En cuanto al apartado técnico, resulta imperativo mencionar al estudio Ufotable como un caso aparte. Donde los demás estudios dibujan un cielo azul con colores planos, ellos logran un firmamento lleno de matices, con todos los tonos existentes entre el cian y el añil, plagado de nubes en movimiento que parecen increíblemente reales. Cuando otros animadores optan por una sucesión de planos estáticos para aligerar el trabajo de ilustrar un enfrentamiento, ellos nos deleitan con unas animaciones tan frenéticas como precisas y detalladas, que nos transportan al medio del combate. Cambios de plano imposibles, detalles alucinantes, panorámicas fluidas, todo está cuidado al máximo para deleitar a nuestras retinas. Teniendo como referencia la producción que nos ocupa, de Unlimited Blade Works y, sobre todo, de la saga de películas Kara no Kyoukai (amén pequeñas joyas sueltas como la OVA de Tales of Zestiria o lo que han ido enseñando en trailers de la futura God’s Eater), no sería exagerado afirmar que Ufotable son actualmente, y sin titubeos, el mejor estudio de animación oriental, al menos a nivel visual, en el cual su superioridad respecto a empresas de mayor renombre como Toei Animation, Pierrot o incluso Madhouse es, como mínimo, insultante. El único problema es que, una vez vistas varias producciones del estudio, cualquier otra cosa te va a saber a poco. Por lo tanto, no es de extrañar que la calidad técnica de Fate/Zero sea sencillamente sublime. No recuerdo ningún anime de su año (salvo quizás Madoka, gracias al innovador estilo visual que le aportaron desde Shaft, con todos sus collages y texturas) que esté a su altura en este apartado. Vale que no es perfecta, porque nada lo es (no, amigos, Scarlett Johansson tampoco, que os veo venir con eso), pero no voy a ponerme quisquilloso con un apartado artístico del cual no tengo una sola queja (bueno, esos coches…) ¡Y por si fuese poco, lo mejoraron aún más para su edición en Blu-Ray! La banda sonora, por su parte, es tremendamente inmersiva, por momentos trágica, a veces relajándose hasta cotas casi minimalistas, para pasar sin previo aviso a coléricos crescendos de magnitudes bélicas. Habrá momentos en los que la mezcla de ese fantástico derroche visual y la música épica que lo acompaña que te pondrán la piel de gallina, te harán llorar y, finalmente, te dejarán extasiado.

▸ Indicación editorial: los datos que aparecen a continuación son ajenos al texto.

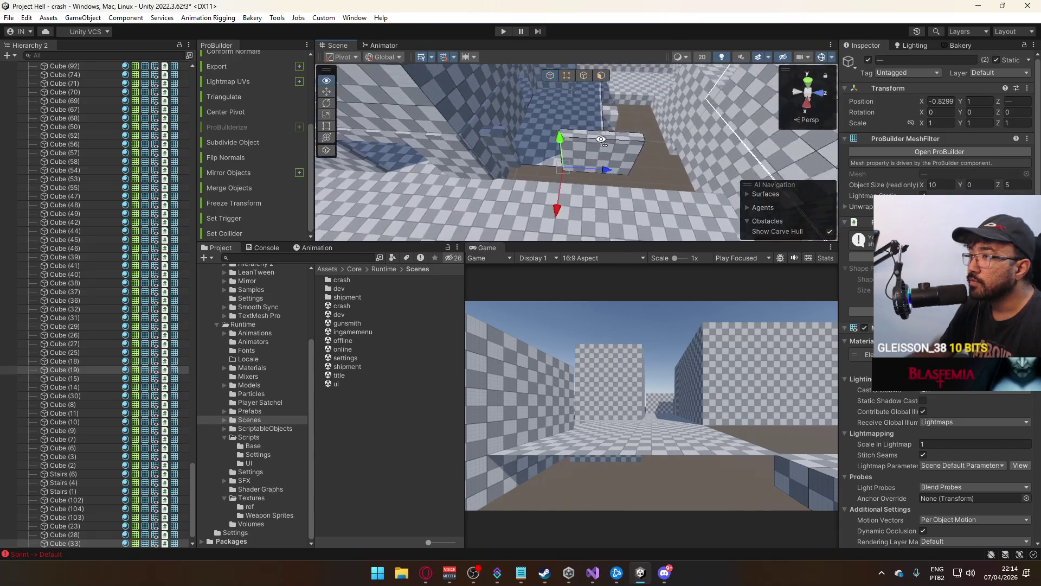
key(f)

Fate/Zero tiene momentos que la hacen verdaderamente grande. El sufrimiento de la infancia de Kiritsugu, su trágico amor con Irisviel y la redención de su alma enferma al conocer a Shiro. El honor de Lancer en su lucha contra sus zafios enemigos, un verdadero caballero, ejemplo de rectitud y honestidad en unos tiempos demasiado mezquinos. Y la que es, a mi modo de ver, una de las escenas más grandiosas jamás propuestas en una obra audiovisual: La carga final de Alejandro Magno, sublime en la batalla, regio e implacable, enfrentándose a lo imposible, dirigiendo a Bucéfalo en una cabalgada a todo nada, a muerte o gloria, contra el dorado e invencible resplandor de Gilgamesh, el todopoderoso Rey de los Héroes. Cosas como estas pueden hacer que nos podamos tomar en serio al anime. Se acabó la crónica. Este redactor se va a ver la serie por segunda vez y deja de escribir aquí. El corazón se lo pide. Vosotros dejaos ya de Tokyosghouls, de Narutos y de OnePieces que nadie sabe donde están tras 15 años de serialización y disfrutad de la magnífica grandilocuencia de Fate/Zero.